Are you using straight co2 or are you injecting a cosolvent as well? If a cosolvent, target collecting that in the first separator, in which case the first separator should be nearly at the extraction vessel pressure and temp, just providing a reservoir for the cosolvent to collect via gravity.
Generally speaking, it wi take many r and d runs to fine tune your rig.
From upstream to downstream your separators should step down from high to low pressure, for efficiency’s sake. Temperature should be adjusted based on what you’re trying to condense in that particular separator. Hint: use the compounds collected in the next downstream separator as a limit for the temperature setting.
For example, compound A drops out at P1 T1, Compound B drops out at P1 T1-20*.
Set the temp in separator A at T1-15* or T1-10* so and the temp in separator B at T1-40*. This will help with fully condensing A in one collector and condensing B in another while minimizing overlap.
People keep their separator settings pretty close to their chest, but there’s a lot of scientific data about the solubility of certain compounds or groups of compounds for extraction at certain pressure/temp combinations. Working from High P to Low P, stack them in order and that should give you reasonable starting points.

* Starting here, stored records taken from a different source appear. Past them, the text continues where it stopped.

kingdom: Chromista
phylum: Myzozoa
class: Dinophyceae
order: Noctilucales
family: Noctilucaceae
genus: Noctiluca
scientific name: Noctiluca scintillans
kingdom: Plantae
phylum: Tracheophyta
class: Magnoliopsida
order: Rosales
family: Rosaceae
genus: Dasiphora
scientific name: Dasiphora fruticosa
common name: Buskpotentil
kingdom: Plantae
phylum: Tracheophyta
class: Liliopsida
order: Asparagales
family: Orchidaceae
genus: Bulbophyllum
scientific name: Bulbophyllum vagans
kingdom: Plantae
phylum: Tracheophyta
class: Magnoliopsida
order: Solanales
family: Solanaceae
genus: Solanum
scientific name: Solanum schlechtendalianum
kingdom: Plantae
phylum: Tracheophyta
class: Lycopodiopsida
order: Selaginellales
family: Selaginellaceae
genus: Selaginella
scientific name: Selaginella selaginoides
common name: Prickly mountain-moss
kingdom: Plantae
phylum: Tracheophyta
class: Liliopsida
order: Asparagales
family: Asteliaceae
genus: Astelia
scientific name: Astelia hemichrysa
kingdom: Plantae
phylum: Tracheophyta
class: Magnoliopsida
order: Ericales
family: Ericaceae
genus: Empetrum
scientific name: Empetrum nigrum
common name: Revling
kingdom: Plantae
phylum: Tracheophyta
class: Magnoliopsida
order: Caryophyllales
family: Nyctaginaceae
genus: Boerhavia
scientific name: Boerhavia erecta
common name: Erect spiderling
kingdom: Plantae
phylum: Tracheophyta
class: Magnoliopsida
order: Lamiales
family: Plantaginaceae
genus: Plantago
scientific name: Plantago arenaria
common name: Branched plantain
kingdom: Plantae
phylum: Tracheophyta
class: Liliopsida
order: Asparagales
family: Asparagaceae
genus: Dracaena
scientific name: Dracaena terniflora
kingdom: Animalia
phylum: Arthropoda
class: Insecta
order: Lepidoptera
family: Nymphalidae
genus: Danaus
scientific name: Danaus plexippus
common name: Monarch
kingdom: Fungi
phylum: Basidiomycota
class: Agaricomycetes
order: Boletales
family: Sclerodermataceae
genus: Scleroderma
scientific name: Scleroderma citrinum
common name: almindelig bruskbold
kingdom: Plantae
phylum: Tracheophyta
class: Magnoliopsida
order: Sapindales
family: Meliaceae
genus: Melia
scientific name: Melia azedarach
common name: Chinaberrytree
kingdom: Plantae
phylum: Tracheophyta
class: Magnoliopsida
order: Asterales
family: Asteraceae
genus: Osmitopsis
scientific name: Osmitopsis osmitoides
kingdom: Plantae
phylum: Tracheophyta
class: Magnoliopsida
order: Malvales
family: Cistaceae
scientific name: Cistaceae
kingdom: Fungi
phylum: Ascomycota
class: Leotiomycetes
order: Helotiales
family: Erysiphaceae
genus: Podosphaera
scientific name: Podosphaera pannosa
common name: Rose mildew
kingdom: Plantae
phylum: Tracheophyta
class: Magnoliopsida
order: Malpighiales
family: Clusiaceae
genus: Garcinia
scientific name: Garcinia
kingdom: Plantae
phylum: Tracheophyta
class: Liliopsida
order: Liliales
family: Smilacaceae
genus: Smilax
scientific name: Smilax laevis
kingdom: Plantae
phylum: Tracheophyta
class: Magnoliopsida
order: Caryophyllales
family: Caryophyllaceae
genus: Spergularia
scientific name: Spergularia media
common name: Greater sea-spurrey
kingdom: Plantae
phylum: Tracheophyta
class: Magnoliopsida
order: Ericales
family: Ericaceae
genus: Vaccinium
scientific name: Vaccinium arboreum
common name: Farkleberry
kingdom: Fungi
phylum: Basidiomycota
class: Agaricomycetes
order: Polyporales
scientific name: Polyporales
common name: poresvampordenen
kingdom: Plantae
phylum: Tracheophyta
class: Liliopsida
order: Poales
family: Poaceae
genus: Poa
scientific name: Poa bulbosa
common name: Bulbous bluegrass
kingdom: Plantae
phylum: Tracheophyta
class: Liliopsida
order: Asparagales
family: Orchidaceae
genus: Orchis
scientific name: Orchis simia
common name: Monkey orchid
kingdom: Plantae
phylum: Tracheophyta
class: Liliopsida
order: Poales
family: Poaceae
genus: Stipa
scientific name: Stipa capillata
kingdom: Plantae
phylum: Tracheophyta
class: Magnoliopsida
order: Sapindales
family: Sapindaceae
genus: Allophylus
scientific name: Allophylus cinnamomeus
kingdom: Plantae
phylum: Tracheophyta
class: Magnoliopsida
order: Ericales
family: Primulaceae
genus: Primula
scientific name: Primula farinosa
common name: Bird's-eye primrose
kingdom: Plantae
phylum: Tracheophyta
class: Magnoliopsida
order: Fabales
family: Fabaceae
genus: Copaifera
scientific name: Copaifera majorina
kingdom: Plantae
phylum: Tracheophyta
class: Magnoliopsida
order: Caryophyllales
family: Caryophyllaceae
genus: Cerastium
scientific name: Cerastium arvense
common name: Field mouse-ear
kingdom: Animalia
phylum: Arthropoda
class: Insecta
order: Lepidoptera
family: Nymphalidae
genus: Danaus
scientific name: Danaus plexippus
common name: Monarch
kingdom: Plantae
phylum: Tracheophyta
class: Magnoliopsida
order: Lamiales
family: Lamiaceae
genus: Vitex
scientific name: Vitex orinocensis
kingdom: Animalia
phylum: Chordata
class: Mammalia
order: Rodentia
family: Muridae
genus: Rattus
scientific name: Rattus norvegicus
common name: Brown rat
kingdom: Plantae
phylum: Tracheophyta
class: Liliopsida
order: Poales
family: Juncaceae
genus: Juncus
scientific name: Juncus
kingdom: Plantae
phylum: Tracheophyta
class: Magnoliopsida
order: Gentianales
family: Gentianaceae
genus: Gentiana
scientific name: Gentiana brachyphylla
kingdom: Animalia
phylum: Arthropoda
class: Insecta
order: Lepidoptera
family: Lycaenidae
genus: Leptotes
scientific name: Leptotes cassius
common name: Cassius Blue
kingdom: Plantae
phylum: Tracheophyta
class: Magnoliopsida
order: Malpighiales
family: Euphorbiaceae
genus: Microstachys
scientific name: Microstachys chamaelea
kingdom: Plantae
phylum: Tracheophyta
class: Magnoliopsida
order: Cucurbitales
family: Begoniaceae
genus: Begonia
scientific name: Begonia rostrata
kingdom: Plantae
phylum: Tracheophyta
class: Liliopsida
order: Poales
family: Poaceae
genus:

Its helpful to work backwards from the downstream most point of your system (last separator or vent) at room temp ambient pressure. Temp in the last separator should be above the condensing temp for co2 so that clean co2 gas exits the vent port and will keep liquid co2 out of the separator. Adjust the settings on the separator just upstream until you find a desired breakpoint, then move to the next upstream separator and repeat. Once you’ve mapped out the breakpoints, between ambient conditions and your operating conditions, from those breakpoints choose strategic ones to group certain compounds together based on the amount of separators you have.
A lot of times i see videos emptying collectors mid run with a valve open to ambient pressure. Opening that valve to empty the collection vessel usually lets all the pressure out of that cv as well, at which point all the suspended compounds condense, negating any fractionation effort. Rather than using a valve, get larger collection vessels and empty between runs.